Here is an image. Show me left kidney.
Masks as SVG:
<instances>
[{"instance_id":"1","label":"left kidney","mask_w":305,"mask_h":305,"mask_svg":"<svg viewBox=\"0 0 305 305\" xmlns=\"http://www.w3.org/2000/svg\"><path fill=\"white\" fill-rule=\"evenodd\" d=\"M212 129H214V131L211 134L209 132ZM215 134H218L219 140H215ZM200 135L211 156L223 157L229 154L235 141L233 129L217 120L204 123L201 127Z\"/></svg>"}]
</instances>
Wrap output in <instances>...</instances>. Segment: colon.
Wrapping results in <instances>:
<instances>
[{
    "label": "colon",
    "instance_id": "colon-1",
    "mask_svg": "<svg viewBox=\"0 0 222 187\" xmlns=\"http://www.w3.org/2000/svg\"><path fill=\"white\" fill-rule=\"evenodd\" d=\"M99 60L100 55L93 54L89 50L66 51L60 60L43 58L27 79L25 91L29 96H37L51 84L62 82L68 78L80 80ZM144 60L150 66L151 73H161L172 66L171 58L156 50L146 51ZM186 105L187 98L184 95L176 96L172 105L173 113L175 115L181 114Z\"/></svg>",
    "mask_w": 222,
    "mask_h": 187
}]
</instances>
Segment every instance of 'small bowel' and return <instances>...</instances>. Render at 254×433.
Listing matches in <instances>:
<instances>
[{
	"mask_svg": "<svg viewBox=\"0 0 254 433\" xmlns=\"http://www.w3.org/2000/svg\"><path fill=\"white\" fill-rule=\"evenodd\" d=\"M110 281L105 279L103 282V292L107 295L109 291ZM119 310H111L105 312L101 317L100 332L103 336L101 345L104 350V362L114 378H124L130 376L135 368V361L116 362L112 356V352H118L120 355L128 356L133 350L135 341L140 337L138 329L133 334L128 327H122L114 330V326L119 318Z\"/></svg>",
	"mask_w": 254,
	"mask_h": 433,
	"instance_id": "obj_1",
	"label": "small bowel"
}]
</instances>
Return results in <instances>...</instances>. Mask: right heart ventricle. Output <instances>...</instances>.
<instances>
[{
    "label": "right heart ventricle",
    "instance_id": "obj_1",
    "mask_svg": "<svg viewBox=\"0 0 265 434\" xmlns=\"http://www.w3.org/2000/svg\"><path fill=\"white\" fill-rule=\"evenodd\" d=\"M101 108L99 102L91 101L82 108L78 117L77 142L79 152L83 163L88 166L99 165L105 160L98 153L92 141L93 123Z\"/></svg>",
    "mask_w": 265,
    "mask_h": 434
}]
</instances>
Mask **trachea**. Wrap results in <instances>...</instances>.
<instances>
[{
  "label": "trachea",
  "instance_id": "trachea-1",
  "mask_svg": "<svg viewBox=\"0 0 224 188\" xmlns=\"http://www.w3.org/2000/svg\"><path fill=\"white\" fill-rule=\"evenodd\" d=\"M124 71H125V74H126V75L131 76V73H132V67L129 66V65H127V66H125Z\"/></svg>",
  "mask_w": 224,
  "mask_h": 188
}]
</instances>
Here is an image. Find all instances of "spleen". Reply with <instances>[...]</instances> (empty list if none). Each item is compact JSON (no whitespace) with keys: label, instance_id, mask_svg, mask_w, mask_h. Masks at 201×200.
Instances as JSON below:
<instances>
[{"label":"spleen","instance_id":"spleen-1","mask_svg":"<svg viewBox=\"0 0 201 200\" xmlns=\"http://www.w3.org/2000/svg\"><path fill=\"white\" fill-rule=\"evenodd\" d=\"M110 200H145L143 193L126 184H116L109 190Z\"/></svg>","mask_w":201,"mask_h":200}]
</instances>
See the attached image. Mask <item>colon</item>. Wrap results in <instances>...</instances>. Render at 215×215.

REQUIRED TASK >>
How many lines of the listing above contain the word "Render" with the same capitalization? Give only the number.

ANSWER TO THIS PROBLEM >>
2